The stock market rally did not suffer too much on the indices, Russell 2000 excluded. However, many top stocks had a tough session.
Financial data such as Goldman Sachs (GS) and Wells fargo (WFC) held its own, boosted by the rally in Treasuries yields, although they generally didn’t gain much ground. The cyclicals have worked well. Rio Tinto (RIO) approached a point of purchase as the lithium miner Albemarle (ALB) recovered its 50 day line and broke a downtrend.
Growth stocks that tried to come back, perhaps early buy signals, gained the upper hand. Tesla, Square as well as many names of software, such as Twilio (TWLO), tested or reduced their lines by 50 days. Worse yet, the names of fleas that erupted weeks ago have suffered significant losses.

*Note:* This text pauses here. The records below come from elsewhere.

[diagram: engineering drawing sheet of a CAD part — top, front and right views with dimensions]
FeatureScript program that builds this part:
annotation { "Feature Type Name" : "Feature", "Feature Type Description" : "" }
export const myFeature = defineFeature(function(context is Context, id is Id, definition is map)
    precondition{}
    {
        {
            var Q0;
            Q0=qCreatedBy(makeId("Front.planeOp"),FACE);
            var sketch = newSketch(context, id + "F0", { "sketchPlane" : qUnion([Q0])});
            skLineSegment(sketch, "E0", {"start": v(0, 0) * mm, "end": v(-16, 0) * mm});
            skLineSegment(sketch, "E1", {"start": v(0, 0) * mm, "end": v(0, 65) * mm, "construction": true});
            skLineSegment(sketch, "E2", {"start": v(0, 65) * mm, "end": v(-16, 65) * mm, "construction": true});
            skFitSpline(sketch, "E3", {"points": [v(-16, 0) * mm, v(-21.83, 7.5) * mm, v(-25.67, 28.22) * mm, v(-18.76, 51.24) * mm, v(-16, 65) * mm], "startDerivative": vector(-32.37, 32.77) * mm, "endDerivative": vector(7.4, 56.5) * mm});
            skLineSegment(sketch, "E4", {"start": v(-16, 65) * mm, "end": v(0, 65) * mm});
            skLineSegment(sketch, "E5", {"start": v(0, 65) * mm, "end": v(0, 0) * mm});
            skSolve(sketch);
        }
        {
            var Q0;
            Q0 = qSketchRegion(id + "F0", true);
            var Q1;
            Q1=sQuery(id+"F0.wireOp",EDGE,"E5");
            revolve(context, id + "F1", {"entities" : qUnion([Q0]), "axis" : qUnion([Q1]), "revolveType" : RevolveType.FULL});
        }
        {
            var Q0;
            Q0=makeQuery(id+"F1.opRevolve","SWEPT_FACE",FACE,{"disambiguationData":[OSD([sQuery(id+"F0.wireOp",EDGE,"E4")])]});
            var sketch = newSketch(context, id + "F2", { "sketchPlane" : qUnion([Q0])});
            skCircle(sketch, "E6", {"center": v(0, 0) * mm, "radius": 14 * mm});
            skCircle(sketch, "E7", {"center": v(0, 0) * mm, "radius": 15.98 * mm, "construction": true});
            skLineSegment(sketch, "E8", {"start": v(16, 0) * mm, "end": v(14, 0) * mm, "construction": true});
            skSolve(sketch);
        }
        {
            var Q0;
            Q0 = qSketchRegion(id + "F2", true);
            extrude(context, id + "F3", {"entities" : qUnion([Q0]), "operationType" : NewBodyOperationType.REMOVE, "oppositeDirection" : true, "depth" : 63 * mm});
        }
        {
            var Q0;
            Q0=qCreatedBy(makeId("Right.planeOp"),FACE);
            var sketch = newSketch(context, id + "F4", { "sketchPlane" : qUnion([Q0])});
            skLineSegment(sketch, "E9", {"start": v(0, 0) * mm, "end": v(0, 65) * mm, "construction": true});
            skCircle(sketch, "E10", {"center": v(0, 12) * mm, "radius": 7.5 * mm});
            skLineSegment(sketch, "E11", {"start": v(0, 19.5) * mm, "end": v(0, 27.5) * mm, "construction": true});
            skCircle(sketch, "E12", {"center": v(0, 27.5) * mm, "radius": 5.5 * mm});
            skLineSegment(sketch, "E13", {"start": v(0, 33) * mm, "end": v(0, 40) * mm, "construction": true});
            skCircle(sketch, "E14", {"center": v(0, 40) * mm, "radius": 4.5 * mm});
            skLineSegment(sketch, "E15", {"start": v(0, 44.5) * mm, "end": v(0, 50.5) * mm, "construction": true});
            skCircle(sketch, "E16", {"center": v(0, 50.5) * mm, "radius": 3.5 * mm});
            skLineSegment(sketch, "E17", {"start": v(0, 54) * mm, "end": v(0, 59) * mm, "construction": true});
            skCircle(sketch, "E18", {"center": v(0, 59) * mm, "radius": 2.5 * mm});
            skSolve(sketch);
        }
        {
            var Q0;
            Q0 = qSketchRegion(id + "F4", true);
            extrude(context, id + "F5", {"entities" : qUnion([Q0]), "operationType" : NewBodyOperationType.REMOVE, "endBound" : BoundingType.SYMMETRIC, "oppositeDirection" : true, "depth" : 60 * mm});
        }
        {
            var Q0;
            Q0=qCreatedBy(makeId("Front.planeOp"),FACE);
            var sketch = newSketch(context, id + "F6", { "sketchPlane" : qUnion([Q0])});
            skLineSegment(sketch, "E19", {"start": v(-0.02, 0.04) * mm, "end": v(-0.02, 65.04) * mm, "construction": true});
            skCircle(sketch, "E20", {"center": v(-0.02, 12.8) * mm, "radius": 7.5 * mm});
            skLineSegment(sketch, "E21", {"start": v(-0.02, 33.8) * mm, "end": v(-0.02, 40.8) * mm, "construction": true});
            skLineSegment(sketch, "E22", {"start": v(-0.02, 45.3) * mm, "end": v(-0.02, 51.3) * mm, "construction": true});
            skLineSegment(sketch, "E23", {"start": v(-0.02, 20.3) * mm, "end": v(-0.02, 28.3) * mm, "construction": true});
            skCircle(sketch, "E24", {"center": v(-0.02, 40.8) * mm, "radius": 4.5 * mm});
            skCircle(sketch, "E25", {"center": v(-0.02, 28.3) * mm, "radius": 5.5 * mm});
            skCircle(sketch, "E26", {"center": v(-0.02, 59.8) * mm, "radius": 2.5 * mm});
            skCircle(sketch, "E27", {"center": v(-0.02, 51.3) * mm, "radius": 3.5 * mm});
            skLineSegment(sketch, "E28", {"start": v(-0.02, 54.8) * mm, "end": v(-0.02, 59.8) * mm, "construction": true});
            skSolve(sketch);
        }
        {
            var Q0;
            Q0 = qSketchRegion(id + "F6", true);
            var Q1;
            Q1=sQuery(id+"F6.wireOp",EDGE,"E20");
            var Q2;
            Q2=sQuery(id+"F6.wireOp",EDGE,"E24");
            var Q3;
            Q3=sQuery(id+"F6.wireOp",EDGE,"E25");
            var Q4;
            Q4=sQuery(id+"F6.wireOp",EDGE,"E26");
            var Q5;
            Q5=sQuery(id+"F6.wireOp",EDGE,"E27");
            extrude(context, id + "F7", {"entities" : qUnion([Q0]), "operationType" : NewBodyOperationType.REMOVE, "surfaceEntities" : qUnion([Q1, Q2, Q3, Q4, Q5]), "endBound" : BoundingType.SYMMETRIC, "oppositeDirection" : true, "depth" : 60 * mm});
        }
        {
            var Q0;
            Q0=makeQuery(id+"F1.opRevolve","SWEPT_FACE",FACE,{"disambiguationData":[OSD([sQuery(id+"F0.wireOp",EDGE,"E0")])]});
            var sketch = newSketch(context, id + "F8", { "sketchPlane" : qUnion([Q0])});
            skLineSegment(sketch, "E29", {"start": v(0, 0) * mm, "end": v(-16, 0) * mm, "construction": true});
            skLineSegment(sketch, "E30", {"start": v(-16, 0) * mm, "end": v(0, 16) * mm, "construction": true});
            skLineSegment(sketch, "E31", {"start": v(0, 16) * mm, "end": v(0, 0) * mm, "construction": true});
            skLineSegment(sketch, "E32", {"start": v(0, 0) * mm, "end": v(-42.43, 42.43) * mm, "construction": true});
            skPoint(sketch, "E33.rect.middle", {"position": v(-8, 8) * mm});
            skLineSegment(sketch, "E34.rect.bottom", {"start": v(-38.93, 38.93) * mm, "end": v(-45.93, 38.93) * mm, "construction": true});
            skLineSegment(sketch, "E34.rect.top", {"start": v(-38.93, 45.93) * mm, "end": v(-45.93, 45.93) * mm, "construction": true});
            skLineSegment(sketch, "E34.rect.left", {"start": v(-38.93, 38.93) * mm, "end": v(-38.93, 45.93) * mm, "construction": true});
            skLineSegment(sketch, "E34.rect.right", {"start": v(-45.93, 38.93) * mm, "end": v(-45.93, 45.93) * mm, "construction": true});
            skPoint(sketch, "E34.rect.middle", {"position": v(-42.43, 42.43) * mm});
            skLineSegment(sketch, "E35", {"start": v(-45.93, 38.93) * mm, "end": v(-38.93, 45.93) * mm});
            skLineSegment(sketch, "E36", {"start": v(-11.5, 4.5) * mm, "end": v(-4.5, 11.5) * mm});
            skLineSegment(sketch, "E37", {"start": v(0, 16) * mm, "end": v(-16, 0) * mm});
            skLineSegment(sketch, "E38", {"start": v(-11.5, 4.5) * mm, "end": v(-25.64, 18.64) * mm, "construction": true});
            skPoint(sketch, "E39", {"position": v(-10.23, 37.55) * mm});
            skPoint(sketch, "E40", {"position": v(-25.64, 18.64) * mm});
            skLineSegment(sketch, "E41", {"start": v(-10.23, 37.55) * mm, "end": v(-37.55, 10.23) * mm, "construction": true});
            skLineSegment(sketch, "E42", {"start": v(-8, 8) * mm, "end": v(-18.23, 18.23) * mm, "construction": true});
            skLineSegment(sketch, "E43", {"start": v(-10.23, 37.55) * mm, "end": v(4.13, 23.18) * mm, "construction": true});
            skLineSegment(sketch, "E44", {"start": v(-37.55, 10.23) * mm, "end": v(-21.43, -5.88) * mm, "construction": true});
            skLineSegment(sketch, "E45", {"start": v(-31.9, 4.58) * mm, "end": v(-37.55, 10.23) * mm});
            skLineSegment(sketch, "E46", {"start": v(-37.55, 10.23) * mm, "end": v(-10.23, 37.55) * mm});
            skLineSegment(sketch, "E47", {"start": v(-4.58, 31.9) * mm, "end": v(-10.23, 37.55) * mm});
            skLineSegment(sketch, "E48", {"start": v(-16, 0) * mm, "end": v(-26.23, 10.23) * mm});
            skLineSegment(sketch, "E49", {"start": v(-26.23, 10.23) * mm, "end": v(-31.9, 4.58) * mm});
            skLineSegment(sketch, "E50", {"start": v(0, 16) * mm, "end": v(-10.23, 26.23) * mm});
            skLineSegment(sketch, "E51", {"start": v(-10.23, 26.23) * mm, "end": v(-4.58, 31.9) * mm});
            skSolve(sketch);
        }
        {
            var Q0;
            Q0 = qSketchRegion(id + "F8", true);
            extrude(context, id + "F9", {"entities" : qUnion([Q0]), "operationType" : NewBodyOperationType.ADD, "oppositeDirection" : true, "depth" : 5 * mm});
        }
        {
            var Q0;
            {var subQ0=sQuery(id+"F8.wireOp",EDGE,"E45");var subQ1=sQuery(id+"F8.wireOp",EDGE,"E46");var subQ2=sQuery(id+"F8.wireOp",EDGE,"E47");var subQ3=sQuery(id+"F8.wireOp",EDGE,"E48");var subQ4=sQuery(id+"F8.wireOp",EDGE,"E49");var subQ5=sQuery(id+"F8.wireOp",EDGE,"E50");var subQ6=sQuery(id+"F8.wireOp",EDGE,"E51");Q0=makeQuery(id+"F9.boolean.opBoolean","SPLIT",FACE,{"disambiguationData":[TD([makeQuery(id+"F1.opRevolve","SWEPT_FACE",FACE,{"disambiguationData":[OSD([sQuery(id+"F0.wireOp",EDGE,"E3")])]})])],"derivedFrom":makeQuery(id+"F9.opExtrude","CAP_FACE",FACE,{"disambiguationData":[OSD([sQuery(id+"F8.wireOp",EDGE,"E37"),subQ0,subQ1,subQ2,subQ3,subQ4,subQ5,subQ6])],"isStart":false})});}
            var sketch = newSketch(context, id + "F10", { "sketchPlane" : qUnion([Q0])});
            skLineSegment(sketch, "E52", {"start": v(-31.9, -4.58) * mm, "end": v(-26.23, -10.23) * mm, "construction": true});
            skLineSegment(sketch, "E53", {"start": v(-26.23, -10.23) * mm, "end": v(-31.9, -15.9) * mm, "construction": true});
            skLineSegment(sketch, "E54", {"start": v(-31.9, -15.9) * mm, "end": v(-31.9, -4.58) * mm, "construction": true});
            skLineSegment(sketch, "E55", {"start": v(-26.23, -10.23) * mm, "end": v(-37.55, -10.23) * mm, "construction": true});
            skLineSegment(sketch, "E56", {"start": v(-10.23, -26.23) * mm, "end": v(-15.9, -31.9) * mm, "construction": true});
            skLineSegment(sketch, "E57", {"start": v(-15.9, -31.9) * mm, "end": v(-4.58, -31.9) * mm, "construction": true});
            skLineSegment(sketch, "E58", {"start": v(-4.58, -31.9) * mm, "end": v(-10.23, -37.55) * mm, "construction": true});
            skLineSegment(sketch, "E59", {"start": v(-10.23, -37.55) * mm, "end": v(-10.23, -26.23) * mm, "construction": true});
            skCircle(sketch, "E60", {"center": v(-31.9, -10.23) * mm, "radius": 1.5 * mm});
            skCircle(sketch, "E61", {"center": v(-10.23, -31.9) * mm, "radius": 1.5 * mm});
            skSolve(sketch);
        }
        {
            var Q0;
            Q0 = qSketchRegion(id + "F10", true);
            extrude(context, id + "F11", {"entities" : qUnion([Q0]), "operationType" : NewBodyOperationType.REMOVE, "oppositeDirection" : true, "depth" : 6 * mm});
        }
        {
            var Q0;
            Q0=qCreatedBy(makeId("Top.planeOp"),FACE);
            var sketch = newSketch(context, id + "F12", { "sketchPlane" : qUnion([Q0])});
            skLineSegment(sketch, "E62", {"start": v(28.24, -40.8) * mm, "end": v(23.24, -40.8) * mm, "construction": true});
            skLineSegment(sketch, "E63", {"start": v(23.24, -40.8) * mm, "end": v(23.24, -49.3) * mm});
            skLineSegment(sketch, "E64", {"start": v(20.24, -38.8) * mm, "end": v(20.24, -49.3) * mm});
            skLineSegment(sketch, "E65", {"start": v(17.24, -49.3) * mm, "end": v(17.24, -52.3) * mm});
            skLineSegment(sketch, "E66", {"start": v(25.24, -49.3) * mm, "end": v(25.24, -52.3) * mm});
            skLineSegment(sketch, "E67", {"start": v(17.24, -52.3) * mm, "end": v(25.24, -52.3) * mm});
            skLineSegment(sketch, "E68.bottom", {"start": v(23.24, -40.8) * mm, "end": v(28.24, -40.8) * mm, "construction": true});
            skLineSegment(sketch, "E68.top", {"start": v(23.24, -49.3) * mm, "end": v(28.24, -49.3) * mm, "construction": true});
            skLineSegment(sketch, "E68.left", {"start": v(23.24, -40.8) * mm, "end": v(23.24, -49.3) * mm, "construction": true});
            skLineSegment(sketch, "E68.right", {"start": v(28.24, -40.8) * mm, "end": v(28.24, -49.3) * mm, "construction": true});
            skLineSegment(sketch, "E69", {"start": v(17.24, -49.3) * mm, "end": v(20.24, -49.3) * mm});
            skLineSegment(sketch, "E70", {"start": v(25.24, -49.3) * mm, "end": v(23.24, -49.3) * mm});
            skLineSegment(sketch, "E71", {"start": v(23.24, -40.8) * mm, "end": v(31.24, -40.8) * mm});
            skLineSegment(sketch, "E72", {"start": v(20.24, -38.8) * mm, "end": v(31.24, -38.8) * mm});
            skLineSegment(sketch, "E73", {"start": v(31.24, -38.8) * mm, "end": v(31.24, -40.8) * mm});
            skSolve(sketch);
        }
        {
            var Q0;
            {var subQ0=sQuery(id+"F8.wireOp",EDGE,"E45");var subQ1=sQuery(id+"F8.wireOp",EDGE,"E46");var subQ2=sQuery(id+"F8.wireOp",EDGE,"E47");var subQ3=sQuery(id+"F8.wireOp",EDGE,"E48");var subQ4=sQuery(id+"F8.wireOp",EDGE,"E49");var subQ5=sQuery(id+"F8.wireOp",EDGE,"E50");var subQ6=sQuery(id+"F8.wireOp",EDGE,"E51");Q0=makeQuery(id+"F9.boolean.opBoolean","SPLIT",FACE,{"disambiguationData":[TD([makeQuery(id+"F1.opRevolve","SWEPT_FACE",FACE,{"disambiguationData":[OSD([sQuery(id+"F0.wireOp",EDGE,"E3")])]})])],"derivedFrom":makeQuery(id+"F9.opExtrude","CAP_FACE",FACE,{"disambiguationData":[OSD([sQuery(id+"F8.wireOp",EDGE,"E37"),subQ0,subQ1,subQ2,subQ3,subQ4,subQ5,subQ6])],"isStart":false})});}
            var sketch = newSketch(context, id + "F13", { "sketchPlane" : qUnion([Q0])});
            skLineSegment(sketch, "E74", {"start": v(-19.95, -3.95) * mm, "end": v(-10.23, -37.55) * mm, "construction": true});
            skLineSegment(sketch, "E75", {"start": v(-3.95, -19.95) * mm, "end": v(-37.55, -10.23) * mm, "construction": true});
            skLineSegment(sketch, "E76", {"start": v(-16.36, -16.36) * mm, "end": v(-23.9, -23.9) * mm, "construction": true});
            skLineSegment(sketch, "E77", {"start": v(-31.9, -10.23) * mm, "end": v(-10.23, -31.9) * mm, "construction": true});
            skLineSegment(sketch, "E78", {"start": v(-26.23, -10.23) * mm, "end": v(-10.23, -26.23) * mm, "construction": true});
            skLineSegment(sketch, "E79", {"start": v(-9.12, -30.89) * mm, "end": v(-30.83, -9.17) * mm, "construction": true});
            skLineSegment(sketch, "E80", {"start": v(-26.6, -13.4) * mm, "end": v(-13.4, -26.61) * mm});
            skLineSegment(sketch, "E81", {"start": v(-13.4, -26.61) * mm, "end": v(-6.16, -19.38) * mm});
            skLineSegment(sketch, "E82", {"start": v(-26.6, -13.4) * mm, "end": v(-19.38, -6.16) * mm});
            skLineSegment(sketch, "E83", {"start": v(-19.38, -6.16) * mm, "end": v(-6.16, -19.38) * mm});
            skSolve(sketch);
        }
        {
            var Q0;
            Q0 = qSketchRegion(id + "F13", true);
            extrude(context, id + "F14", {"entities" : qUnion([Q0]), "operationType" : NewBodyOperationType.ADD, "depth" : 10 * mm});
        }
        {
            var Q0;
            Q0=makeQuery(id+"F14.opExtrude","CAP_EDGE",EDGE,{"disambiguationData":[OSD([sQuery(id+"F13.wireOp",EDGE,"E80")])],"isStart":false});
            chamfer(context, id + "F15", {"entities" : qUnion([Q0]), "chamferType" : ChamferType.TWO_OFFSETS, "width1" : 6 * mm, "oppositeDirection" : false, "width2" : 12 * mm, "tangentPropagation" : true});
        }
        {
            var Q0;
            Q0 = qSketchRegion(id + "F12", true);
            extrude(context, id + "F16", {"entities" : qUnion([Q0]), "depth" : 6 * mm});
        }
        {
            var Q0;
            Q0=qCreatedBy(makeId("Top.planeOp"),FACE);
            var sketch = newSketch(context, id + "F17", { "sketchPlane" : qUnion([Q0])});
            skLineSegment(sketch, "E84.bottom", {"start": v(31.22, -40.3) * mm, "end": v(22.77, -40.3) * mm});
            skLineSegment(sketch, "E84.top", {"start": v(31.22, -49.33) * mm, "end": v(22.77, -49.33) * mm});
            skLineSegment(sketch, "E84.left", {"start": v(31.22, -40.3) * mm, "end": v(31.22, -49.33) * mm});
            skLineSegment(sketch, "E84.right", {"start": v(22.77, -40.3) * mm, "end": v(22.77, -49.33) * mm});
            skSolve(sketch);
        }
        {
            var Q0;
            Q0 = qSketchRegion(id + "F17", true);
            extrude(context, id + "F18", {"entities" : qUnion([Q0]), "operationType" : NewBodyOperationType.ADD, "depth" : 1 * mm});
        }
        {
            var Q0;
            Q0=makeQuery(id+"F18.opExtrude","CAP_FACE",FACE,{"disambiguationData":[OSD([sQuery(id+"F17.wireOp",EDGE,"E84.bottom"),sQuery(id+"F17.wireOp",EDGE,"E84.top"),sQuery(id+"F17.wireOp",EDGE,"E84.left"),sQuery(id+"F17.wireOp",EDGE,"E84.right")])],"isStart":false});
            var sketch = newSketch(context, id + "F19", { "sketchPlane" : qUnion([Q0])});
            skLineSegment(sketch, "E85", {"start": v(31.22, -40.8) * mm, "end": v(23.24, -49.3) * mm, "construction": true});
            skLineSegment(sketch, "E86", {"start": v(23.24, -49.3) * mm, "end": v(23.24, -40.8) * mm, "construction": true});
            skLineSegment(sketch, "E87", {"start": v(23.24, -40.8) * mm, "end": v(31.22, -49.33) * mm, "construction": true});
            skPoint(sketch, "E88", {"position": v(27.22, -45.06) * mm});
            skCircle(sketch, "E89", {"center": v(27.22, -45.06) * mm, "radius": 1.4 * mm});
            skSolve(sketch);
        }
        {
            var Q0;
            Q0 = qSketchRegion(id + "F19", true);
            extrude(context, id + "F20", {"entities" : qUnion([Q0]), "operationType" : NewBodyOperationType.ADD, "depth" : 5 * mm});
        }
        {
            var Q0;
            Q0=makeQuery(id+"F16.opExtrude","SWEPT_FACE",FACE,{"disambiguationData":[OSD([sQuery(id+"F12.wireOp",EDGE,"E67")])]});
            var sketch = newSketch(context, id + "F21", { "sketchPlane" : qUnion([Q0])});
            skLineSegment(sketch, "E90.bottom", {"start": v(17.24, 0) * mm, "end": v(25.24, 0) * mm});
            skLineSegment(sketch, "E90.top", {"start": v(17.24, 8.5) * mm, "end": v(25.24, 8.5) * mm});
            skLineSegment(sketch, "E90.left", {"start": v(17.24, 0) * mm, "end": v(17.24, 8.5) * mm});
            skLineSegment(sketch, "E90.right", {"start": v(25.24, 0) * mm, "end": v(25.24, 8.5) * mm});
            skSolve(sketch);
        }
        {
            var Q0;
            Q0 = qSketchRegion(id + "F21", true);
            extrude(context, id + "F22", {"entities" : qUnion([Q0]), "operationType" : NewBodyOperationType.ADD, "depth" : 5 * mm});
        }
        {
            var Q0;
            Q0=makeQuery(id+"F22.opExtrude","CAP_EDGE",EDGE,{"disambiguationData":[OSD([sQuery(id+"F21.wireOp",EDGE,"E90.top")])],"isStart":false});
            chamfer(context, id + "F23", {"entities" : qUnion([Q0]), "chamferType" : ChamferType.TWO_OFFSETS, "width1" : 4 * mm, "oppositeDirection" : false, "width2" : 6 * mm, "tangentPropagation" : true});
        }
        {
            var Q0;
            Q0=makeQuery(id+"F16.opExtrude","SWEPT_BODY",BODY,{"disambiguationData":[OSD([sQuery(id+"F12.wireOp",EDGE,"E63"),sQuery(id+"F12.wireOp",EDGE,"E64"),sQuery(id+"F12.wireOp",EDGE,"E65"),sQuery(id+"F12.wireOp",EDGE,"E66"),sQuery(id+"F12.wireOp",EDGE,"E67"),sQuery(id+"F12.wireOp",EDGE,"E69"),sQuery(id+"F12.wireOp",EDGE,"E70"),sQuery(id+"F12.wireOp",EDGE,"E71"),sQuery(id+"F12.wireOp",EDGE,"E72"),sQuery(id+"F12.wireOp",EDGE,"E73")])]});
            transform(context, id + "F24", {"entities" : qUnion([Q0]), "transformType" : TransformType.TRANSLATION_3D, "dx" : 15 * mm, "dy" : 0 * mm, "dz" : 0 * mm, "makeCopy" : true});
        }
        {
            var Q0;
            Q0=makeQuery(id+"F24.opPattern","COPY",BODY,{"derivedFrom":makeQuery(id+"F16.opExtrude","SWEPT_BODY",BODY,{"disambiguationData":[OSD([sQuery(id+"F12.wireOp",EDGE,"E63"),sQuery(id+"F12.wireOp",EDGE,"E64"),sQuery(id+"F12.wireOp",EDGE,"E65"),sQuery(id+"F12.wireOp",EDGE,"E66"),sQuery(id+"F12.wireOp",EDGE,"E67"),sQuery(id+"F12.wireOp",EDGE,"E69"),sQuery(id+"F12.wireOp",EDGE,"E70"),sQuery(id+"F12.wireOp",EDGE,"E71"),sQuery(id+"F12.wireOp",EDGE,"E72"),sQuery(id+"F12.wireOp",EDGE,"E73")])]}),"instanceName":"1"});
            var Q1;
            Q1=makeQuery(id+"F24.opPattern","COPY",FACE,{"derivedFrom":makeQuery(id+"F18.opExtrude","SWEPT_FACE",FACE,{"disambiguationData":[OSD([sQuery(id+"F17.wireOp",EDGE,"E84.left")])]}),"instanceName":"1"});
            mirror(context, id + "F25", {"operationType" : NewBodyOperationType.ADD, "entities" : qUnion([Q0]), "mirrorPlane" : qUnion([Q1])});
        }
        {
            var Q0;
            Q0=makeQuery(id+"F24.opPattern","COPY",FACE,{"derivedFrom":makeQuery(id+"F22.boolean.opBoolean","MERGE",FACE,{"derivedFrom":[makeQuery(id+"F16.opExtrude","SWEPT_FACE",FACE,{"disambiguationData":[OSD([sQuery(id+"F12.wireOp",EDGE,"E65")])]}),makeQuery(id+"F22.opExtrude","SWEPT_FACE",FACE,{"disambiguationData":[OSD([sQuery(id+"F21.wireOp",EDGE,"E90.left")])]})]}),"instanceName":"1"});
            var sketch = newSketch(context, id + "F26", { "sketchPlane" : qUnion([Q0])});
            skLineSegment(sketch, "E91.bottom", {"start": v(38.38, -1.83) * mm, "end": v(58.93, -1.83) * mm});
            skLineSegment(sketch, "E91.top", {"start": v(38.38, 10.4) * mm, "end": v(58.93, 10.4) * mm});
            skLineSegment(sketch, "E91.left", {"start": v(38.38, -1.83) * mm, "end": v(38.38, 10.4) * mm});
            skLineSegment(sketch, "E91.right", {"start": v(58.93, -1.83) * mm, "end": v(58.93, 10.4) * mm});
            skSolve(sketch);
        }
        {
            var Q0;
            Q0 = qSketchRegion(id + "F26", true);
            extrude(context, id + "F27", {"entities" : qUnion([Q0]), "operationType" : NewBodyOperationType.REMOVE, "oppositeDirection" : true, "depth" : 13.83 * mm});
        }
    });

Now, this may be a final reshuffle before growth stocks skyrocket. But they may continue to weaken, or the overall stock market rally may struggle again.
What investors should do now
It was already a “hard” market, as Minervini puts it. Just as a stock erupts or flashes an early buy signal, the sector often turns out of favor. Like Yoda who fights with a lightsaber, active investors have to work twice as hard to make pennies on the dollar, if they can even do it.
It is not an environment to be particularly aggressive. While it’s okay to be invested, holding on to long-term winners or stocks that you have a decent cushion on, there isn’t a compelling case for increasing exposure. Instead, investors should weed out the laggards and losers, especially as the earnings season accelerates.
Read The Big Picture daily to stay in sync with market direction and major stocks and sectors.